§ **INSTRUCTION**
Locate every line in the records below that contains the string "NewBodyOperationType" and copy each such line. Treat the match as case-sensitive.

(Dataset excerpts)
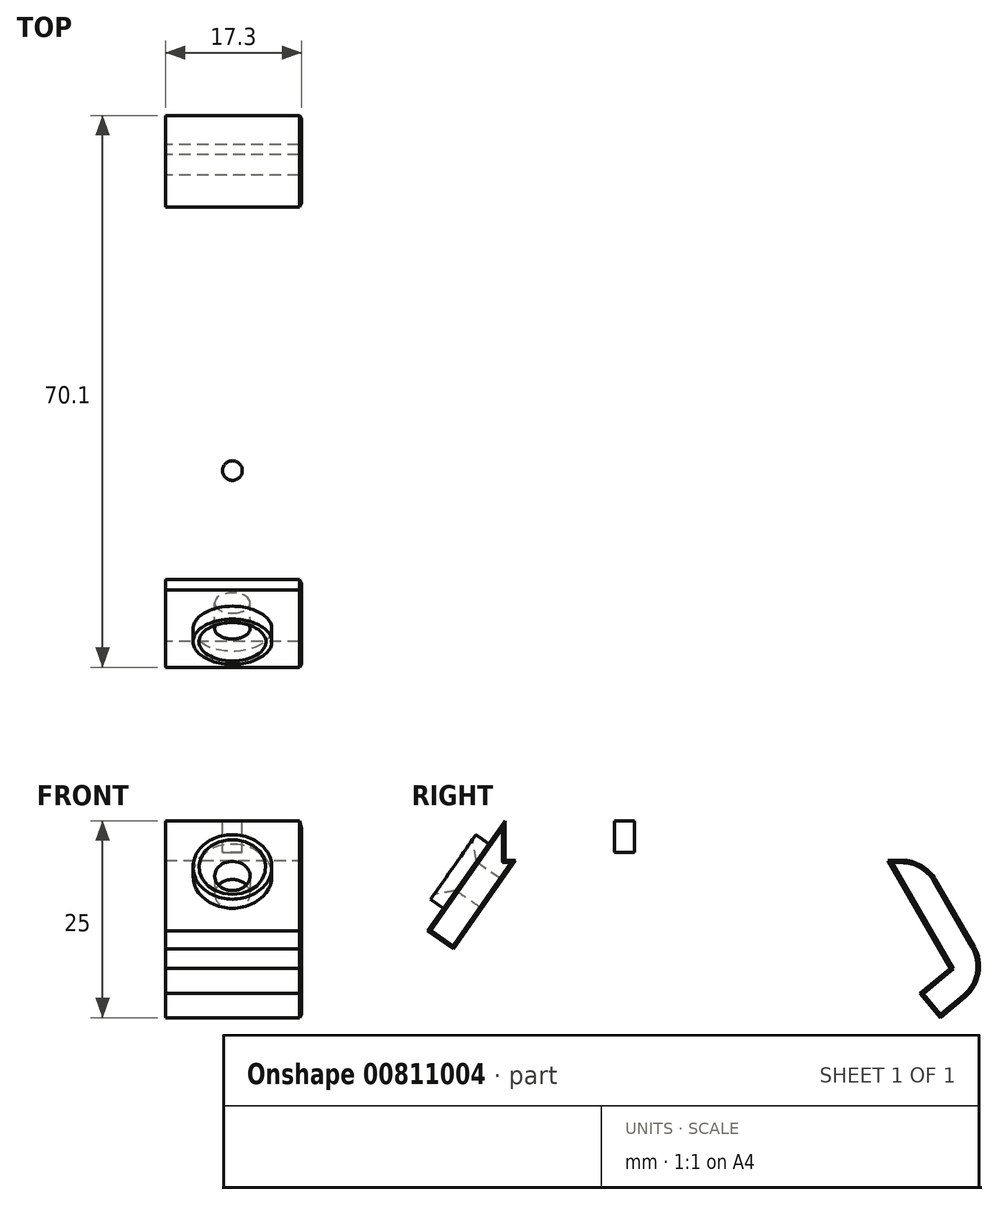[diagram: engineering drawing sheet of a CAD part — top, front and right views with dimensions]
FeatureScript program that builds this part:
annotation { "Feature Type Name" : "Feature", "Feature Type Description" : "" }
export const myFeature = defineFeature(function(context is Context, id is Id, definition is map)
    precondition{}
    {
        {
            var Q0;
            Q0=qCreatedBy(makeId("Right.planeOp"),FACE);
            var sketch = newSketch(context, id + "F0", { "sketchPlane" : qUnion([Q0])});
            skLineSegment(sketch, "E0", {"start": v(-23.86, -20.05) * mm, "end": v(-15.26, -7.76) * mm});
            skLineSegment(sketch, "E1", {"start": v(-15.26, -7.76) * mm, "end": v(30.74, -7.76) * mm});
            skLineSegment(sketch, "E2", {"start": v(30.74, -7.76) * mm, "end": v(39.24, -22.49) * mm});
            skLineSegment(sketch, "E3", {"start": v(39.24, -22.49) * mm, "end": v(35.41, -25.7) * mm});
            skLineSegment(sketch, "E4", {"start": v(35.41, -25.7) * mm, "end": v(37.98, -28.76) * mm});
            skLineSegment(sketch, "E5", {"start": v(37.98, -28.76) * mm, "end": v(44.39, -23.4) * mm});
            skLineSegment(sketch, "E6", {"start": v(44.39, -23.4) * mm, "end": v(33.05, -3.76) * mm});
            skLineSegment(sketch, "E7", {"start": v(33.05, -3.76) * mm, "end": v(-17.34, -3.76) * mm});
            skLineSegment(sketch, "E8", {"start": v(-17.34, -3.76) * mm, "end": v(-27.14, -17.76) * mm});
            skLineSegment(sketch, "E9", {"start": v(-27.14, -17.76) * mm, "end": v(-23.86, -20.05) * mm});
            skSolve(sketch);
        }
        {
            var Q0;
            Q0=makeQuery(id+"F0.imprint","IMPRINT",FACE,{"disambiguationData":[TD([[makeQuery(id+"F0.imprint","IMPRINT",EDGE,{"derivedFrom":sQuery(id+"F0.wireOp",EDGE,"E0")}),1.0]])]});
            extrude(context, id + "F1", {"entities" : qUnion([Q0]), "depth" : 17 * mm, "offsetDistance" : 25 * mm});
        }
        {
            var Q0;
            Q0=makeQuery(id+"F1.opExtrude","SWEPT_FACE",FACE,{"disambiguationData":[OSD([sQuery(id+"F0.wireOp",EDGE,"E8")])]});
            var sketch = newSketch(context, id + "F2", { "sketchPlane" : qUnion([Q0])});
            skLineSegment(sketch, "E10", {"start": v(0, -13.03) * mm, "end": v(17, -30.11) * mm, "construction": true});
            skLineSegment(sketch, "E11", {"start": v(17, -13.03) * mm, "end": v(0, -30.11) * mm, "construction": true});
            skCircle(sketch, "E12", {"center": v(8.5, -21.57) * mm, "radius": 2.25 * mm});
            skCircle(sketch, "E13", {"center": v(8.5, -21.57) * mm, "radius": 5 * mm});
            skSolve(sketch);
        }
        {
            var Q0;
            Q0=makeQuery(id+"F2.imprint","IMPRINT",FACE,{"disambiguationData":[TD([[makeQuery(id+"F2.imprint","IMPRINT",EDGE,{"derivedFrom":sQuery(id+"F2.wireOp",EDGE,"E12")}),-1.0]])]});
            extrude(context, id + "F3", {"entities" : qUnion([Q0]), "operationType" : NewBodyOperationType.ADD, "depth" : 2 * mm, "offsetDistance" : 25 * mm});
        }
        {
            var Q0;
            Q0=makeQuery(id+"F3.boolean.opBoolean","SPLIT",FACE,{"disambiguationData":[TD([makeQuery(id+"F3.opExtrude","SWEPT_FACE",FACE,{"disambiguationData":[OSD([sQuery(id+"F2.wireOp",EDGE,"E12")])]})])],"derivedFrom":makeQuery(id+"F1.opExtrude","SWEPT_FACE",FACE,{"disambiguationData":[OSD([sQuery(id+"F0.wireOp",EDGE,"E8")])]})});
            extrude(context, id + "F4", {"entities" : qUnion([Q0]), "operationType" : NewBodyOperationType.REMOVE, "oppositeDirection" : true, "depth" : 10 * mm, "offsetDistance" : 25 * mm});
        }
        {
            var Q0;
            Q0=makeQuery(id+"F1.opExtrude","SWEPT_FACE",FACE,{"disambiguationData":[OSD([sQuery(id+"F0.wireOp",EDGE,"E7")])]});
            var sketch = newSketch(context, id + "F5", { "sketchPlane" : qUnion([Q0])});
            skLineSegment(sketch, "E14", {"start": v(0, 33.05) * mm, "end": v(17, -17.34) * mm, "construction": true});
            skLineSegment(sketch, "E15", {"start": v(17, 33.05) * mm, "end": v(0, -17.34) * mm, "construction": true});
            skCircle(sketch, "E16", {"center": v(8.5, 7.86) * mm, "radius": 1.25 * mm});
            skLineSegment(sketch, "E17", {"start": v(8.5, 33.05) * mm, "end": v(8.5, 7.86) * mm, "construction": true});
            skLineSegment(sketch, "E18", {"start": v(0, 7.86) * mm, "end": v(17, 7.86) * mm, "construction": true});
            skLineSegment(sketch, "E19", {"start": v(0, 17.86) * mm, "end": v(17, 17.86) * mm, "construction": true});
            skCircle(sketch, "E20", {"center": v(8.5, 17.86) * mm, "radius": 1.25 * mm});
            skCircle(sketch, "E21.MirrorC", {"center": v(8.5, -2.14) * mm, "radius": 1.25 * mm});
            skSolve(sketch);
        }
        {
            var Q0;
            Q0=makeQuery(id+"F5.imprint","IMPRINT",FACE,{"disambiguationData":[TD([[makeQuery(id+"F5.imprint","IMPRINT",EDGE,{"derivedFrom":sQuery(id+"F5.wireOp",EDGE,"E16")}),1.0]])]});
            var Q1;
            Q1=makeQuery(id+"F5.imprint","IMPRINT",FACE,{"disambiguationData":[TD([[makeQuery(id+"F5.imprint","IMPRINT",EDGE,{"derivedFrom":sQuery(id+"F5.wireOp",EDGE,"E20")}),1.0]])]});
            var Q2;
            Q2=makeQuery(id+"F5.imprint","IMPRINT",FACE,{"disambiguationData":[TD([[makeQuery(id+"F5.imprint","IMPRINT",EDGE,{"derivedFrom":sQuery(id+"F5.wireOp",EDGE,"E21.MirrorC")}),-1.0]])]});
            extrude(context, id + "F6", {"entities" : qUnion([Q0, Q1, Q2]), "operationType" : NewBodyOperationType.REMOVE, "oppositeDirection" : true, "depth" : 5 * mm, "offsetDistance" : 25 * mm});
        }
        {
            var Q0;
            Q0=makeQuery(id+"F3.opExtrude","CAP_EDGE",EDGE,{"disambiguationData":[OSD([sQuery(id+"F2.wireOp",EDGE,"E13")])],"isStart":true});
            var Q1;
            Q1=makeQuery(id+"F3.opExtrude","CAP_EDGE",EDGE,{"disambiguationData":[OSD([sQuery(id+"F2.wireOp",EDGE,"E12")])],"isStart":false});
            chamfer(context, id + "F7", {"entities" : qUnion([Q0, Q1]), "width" : 2 * mm, "tangentPropagation" : true});
        }
        {
            var Q0;
            Q0=makeQuery(id+"F1.opExtrude","SWEPT_EDGE",EDGE,{"disambiguationData":[OSD([sQuery(id+"F0.wireOp",EDGE,"E7"),sQuery(id+"F0.wireOp",EDGE,"E8")])]});
            var Q1;
            Q1=makeQuery(id+"F1.opExtrude","SWEPT_EDGE",EDGE,{"disambiguationData":[OSD([sQuery(id+"F0.wireOp",EDGE,"E0"),sQuery(id+"F0.wireOp",EDGE,"E1")])]});
            var Q2;
            Q2=makeQuery(id+"F1.opExtrude","SWEPT_EDGE",EDGE,{"disambiguationData":[OSD([sQuery(id+"F0.wireOp",EDGE,"E5"),sQuery(id+"F0.wireOp",EDGE,"E6")])]});
            var Q3;
            Q3=makeQuery(id+"F1.opExtrude","SWEPT_EDGE",EDGE,{"disambiguationData":[OSD([sQuery(id+"F0.wireOp",EDGE,"E6"),sQuery(id+"F0.wireOp",EDGE,"E7")])]});
            var Q4;
            Q4=makeQuery(id+"F1.opExtrude","SWEPT_EDGE",EDGE,{"disambiguationData":[OSD([sQuery(id+"F0.wireOp",EDGE,"E1"),sQuery(id+"F0.wireOp",EDGE,"E2")])]});
            fillet(context, id + "F8", {"entities" : qUnion([Q0, Q1, Q2, Q3, Q4]), "radius" : 5 * mm, "tangentPropagation" : true, "allowEdgeOverflow" : false});
        }
        {
            var Q0;
            Q0=makeQuery(id+"F1.opExtrude","CAP_FACE",FACE,{"disambiguationData":[OSD([sQuery(id+"F0.wireOp",EDGE,"E0"),sQuery(id+"F0.wireOp",EDGE,"E1"),sQuery(id+"F0.wireOp",EDGE,"E2"),sQuery(id+"F0.wireOp",EDGE,"E3"),sQuery(id+"F0.wireOp",EDGE,"E4"),sQuery(id+"F0.wireOp",EDGE,"E5"),sQuery(id+"F0.wireOp",EDGE,"E6"),sQuery(id+"F0.wireOp",EDGE,"E7"),sQuery(id+"F0.wireOp",EDGE,"E8"),sQuery(id+"F0.wireOp",EDGE,"E9")])],"isStart":false});
            extrude(context, id + "F9", {"entities" : qUnion([Q0]), "operationType" : NewBodyOperationType.ADD, "depth" : 0.3 * mm, "offsetDistance" : 25 * mm});
        }
        {
            var Q0;
            Q0=makeQuery(id+"F9.opExtrude","CAP_FACE",FACE,{"disambiguationData":[OSD([sQuery(id+"F0.wireOp",EDGE,"E0"),sQuery(id+"F0.wireOp",EDGE,"E1"),sQuery(id+"F0.wireOp",EDGE,"E2"),sQuery(id+"F0.wireOp",EDGE,"E3"),sQuery(id+"F0.wireOp",EDGE,"E4"),sQuery(id+"F0.wireOp",EDGE,"E5"),sQuery(id+"F0.wireOp",EDGE,"E6"),sQuery(id+"F0.wireOp",EDGE,"E7"),sQuery(id+"F0.wireOp",EDGE,"E8"),sQuery(id+"F0.wireOp",EDGE,"E9")])],"isStart":false});
            chamfer(context, id + "F10", {"entities" : qUnion([Q0]), "width" : 0.3 * mm, "tangentPropagation" : true});
        }
    });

§ **FULL OUTPUT**
            extrude(context, id + "F3", {"entities" : qUnion([Q0]), "operationType" : NewBodyOperationType.ADD, "depth" : 2 * mm, "offsetDistance" : 25 * mm});
            extrude(context, id + "F4", {"entities" : qUnion([Q0]), "operationType" : NewBodyOperationType.REMOVE, "oppositeDirection" : true, "depth" : 10 * mm, "offsetDistance" : 25 * mm});
            extrude(context, id + "F6", {"entities" : qUnion([Q0, Q1, Q2]), "operationType" : NewBodyOperationType.REMOVE, "oppositeDirection" : true, "depth" : 5 * mm, "offsetDistance" : 25 * mm});
            extrude(context, id + "F9", {"entities" : qUnion([Q0]), "operationType" : NewBodyOperationType.ADD, "depth" : 0.3 * mm, "offsetDistance" : 25 * mm});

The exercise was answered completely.